Residential and ICI contracts set to expire April 30, 2022
October 7th, 2021 9:45 pm     A+ | a-

By Andrew Pariser/RESCON
Where has the time gone? Where is the industry headed? When will we get rid of COVID-19 for good and what will the economic recovery look like?
These are just some of the questions the Metropolitan Toronto Apartment Builders’ Association (MTABA), Toronto Residential Construction Labour Bureau (TRCLB), and Durham Residential Construction Labour Bureau (DRCLB) bargaining committees are considering as they start to prepare to negotiate the 2022 to 2025 collective agreements.
By legislation, all collective agreements in the residential and ICI construction sectors expire April 30, 2022. In addition, other collective agreements align with this expiry date, including agreements in the sewer and watermain, heavy construction, and road sectors.
This means the winter and spring 2022 will be a very busy time.
What stays the same and what has changed
Each round of bargaining has certain similarities, including but not limited to:
  • agreements last for three years (as per provincial legislation);
  • we work with industry partners, including Ontario Residential Council of Construction Associations (ORCCA) and Construction Employers Coordinating Council of Ontario (CEECO) as industry on behalf of the industry;
  • settlements seem to only be reached after marathon bargaining sessions.
Rounds are also unique and reflect both current changes and challenges in our industry as well as future obstacles and opportunities taking into account both macro and micro issues impacting our jobsites and the broader industry.
To this end, we need to be mindful of the major events which have shaped the last three years and will shape the next three years, including but not limited to:
COVID-19 and enhanced sanitation and PPE on-site;
  • racist incidents, including nooses and a push to improve DEI initiatives in the industry, including a strong focus on attracting women into the trades;
  • stress to and in some cases a breakdown of the global supply chain.
How we prepare
As we prepare to negotiate, we need to first understand the key issues on our worksites, combined with the drivers of the housing/condo market. Secondly, we need to complete an economic analysis to better understand the economic realities facing builders over the next three years.

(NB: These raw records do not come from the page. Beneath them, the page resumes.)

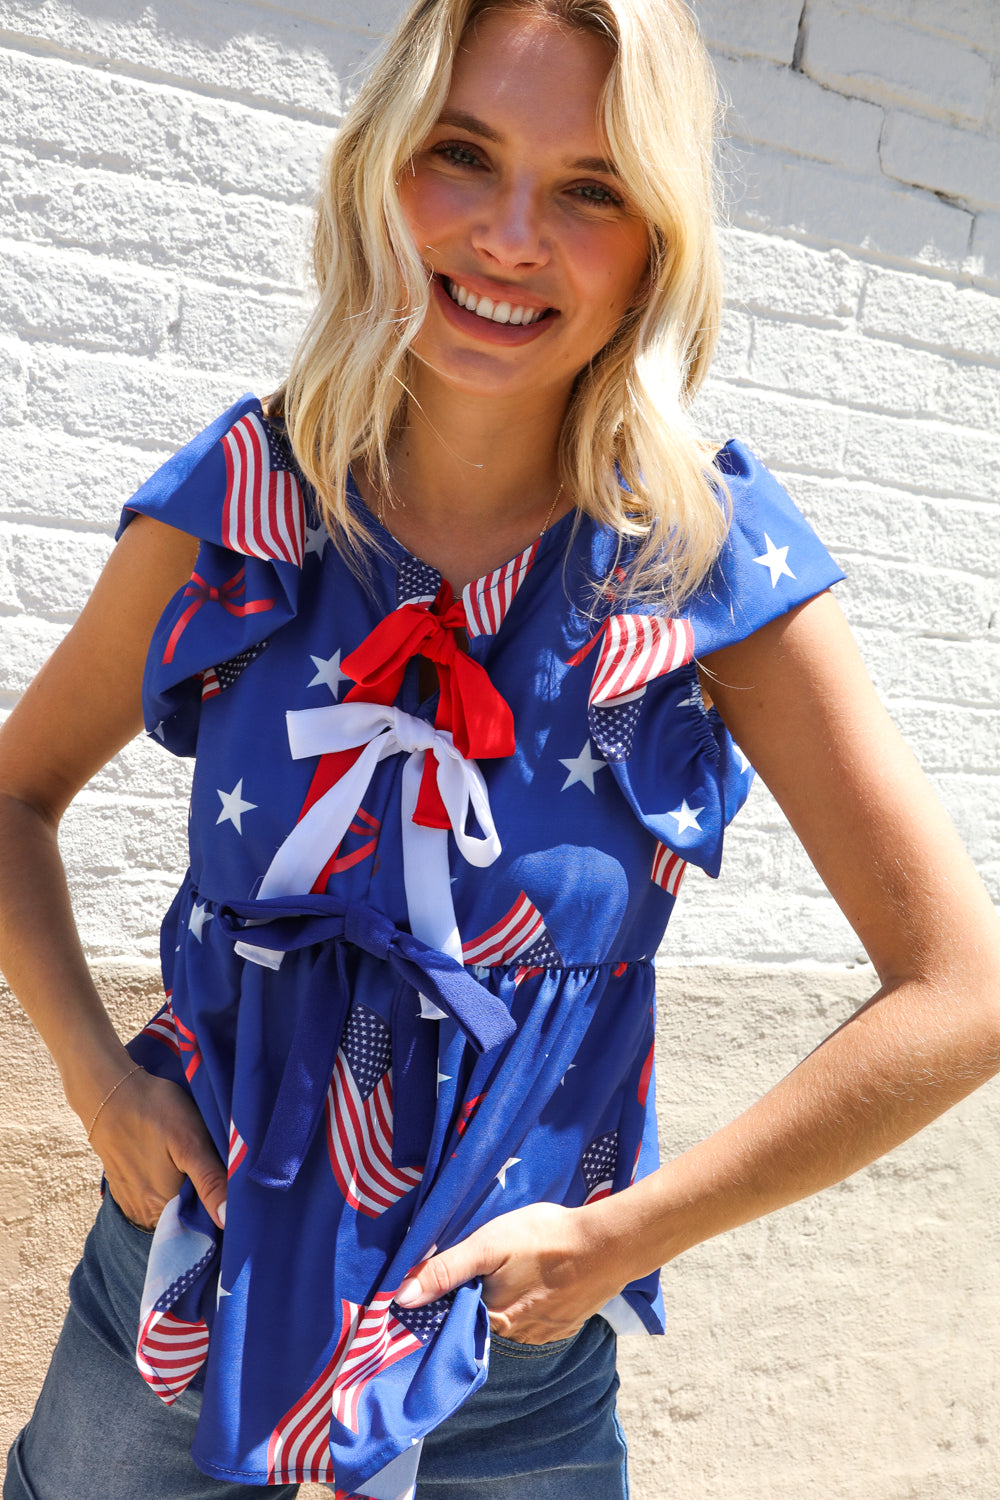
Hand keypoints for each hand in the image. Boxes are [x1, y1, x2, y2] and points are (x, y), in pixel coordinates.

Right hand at [88, 1068, 226, 1231]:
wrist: (112, 1093)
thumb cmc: (155, 1113)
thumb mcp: (191, 1142)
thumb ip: (209, 1182)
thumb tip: (227, 1220)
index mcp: (163, 1208)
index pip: (201, 1227)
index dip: (218, 1212)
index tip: (229, 1191)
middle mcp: (144, 1214)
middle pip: (184, 1220)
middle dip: (202, 1204)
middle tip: (212, 1172)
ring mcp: (131, 1202)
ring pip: (168, 1211)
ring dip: (183, 1197)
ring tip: (191, 1168)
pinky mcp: (123, 1189)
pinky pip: (151, 1201)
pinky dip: (165, 1190)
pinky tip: (171, 1167)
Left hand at [395, 1201, 627, 1343]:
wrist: (608, 1245)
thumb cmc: (544, 1239)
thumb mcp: (488, 1244)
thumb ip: (445, 1270)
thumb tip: (401, 1298)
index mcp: (491, 1320)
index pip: (455, 1319)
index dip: (447, 1301)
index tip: (446, 1283)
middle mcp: (514, 1338)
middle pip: (483, 1321)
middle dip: (479, 1299)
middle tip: (488, 1268)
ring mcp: (543, 1334)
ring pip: (509, 1322)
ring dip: (506, 1302)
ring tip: (514, 1271)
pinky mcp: (565, 1326)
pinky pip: (536, 1321)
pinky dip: (532, 1303)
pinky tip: (537, 1280)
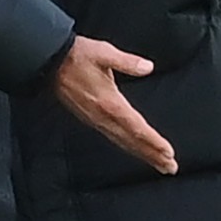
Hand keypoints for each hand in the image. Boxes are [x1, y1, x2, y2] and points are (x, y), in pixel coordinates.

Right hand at [53, 36, 177, 174]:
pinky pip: (113, 137)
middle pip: (131, 141)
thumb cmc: (77, 56)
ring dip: (142, 154)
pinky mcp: (90, 119)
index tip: (168, 152)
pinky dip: (127, 146)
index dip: (153, 141)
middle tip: (170, 167)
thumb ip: (128, 62)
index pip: (136, 127)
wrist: (49, 62)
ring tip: (158, 163)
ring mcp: (95, 120)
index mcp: (109, 102)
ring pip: (122, 142)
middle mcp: (103, 116)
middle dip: (152, 155)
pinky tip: (133, 148)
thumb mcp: (104, 53)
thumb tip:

Specifically, what does the best research show on the current economic recovery, long-term impacts of COVID-19, historically low and potentially rising interest rates, and supply of labour?
Using this as a starting point, we can build scenarios and analyze proposals we need to make on behalf of builders as well as a respond to the proposals made by the union.
We also know that construction is a very interrelated industry when it comes to bargaining. This means that what we do as builders will impact subtrades and vice versa. As a result, the MTABA, TRCLB, and DRCLB will continue to play a leadership role in reaching out and co-ordinating events for the industry.   
Finally, best efforts lose value unless they are communicated and this means we need to hear from members, work with subtrades/construction industry, and engage in meaningful dialogue with the union.
If you have any questions, concerns, or issues you want raised in bargaining, please reach out to a bargaining committee member, Richard Lyall or myself.
2022, like other rounds, will undoubtably impact the future of the industry, which is why we have already started preparations.